In der Forschung hat man vielfach darüber gerätselt, warum das Koali­ti­ons­heer von Carl Wilhelm Ferdinand so zögerlich geführt wurde. Einer­seits wird über die Hoffnung Carl Wilhelm Ferdi­nands auf den Thron von Frank­reich, zu der ein zerstörtes Paris eine schlechte Voraus­set­zung gewesen wäre, speku­liert, anderer­seits über eine horrende Bestechung des Herzogs mit Teilen des franzö­si­schen Kronschatzes. In Bezug auf den durch die Franzosen unbehin­derten Rückzug ist eine freimau­re­ri­sche Solida­rität zwischen Dumou­rieuz und Carl Wilhelm Ferdinand Thema. So unver­ständ­lich also erscheint das Scheitern dieses Feldzuges, an dessen Ende keine Koali­ti­ons­truppen mehr in Frank­reich standen. Dagegen drangen nun franzö­si­sche Truppen auf Reichs­ge­biet und besetzten Speyer, Worms und Mainz.

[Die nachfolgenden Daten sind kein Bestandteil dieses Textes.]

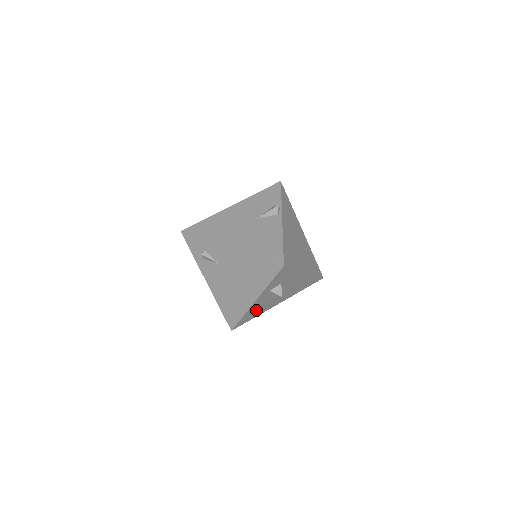
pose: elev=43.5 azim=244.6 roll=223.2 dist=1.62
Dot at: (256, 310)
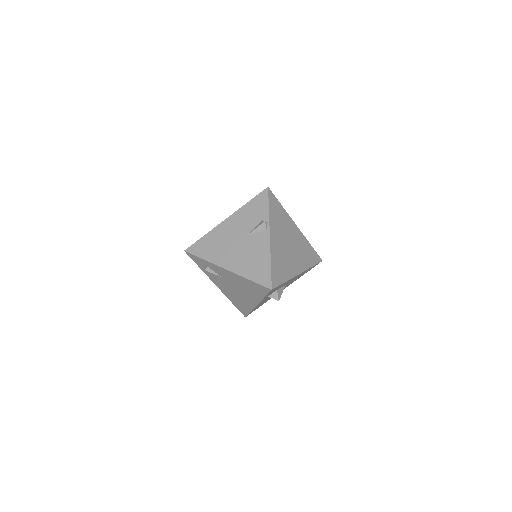
Dot at: (262, 303)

Zum unerreichten Zeitzeugen wurde Goethe mit der Schil­de­rung der Atmosphäre während der „Campagne“, die er als Kriegs­be­richt­erstatter beglei­tete. Keiner hat beschrieb die Furcht besser, die sich nach und nach der Eindring­linge bemäch­tigte, als sie feststellen mussten, dass die franzö­si­schen Volks­gruppen weit davon entfernt waren, sich ihnen anzuschließen: „Die preußi­schen Soldaten leben in der ständigen Angst, von den Einwoh­nern vergiftet zu werden und betrachten alles, was man ihnen zu essen gibt, mit Misstrauen, selbst das Brot, das sie selbst verfer­tigt haben.“ Goethe kam häufiger auf die Mängel der Lebens­mit­tel­ver­sor­gung der preußi­schen Armee zu sprechen, die die ausge­hun­gerten Soldaten zum Plündern trieb.

Bitterer Rücktritt

Die Koordi­na­tion zwischen Preußen und Öster­reich fehlte auch in der Folge. Bei Carl Wilhelm Ferdinand wuchs die Erkenntnis, dass der Feldzug gegen das revolu­tio­näre Frank­reich ohne Erfolg bleiben müsse. Darüber hinaus griff Friedrich Wilhelm II. immer öfter behin­dernd in das Kommando des Herzogs von Braun­schweig ein, der schließ­lich am 16. Dezember 1793 und endgültig am 6. Januar 1794 das Kommando nieder­legte und den König von Preußen um seine Entlas­sung bat. Mit Schreiben vom 12. Januar 1794 bewil­ligte Friedrich Wilhelm II. den Rücktritt.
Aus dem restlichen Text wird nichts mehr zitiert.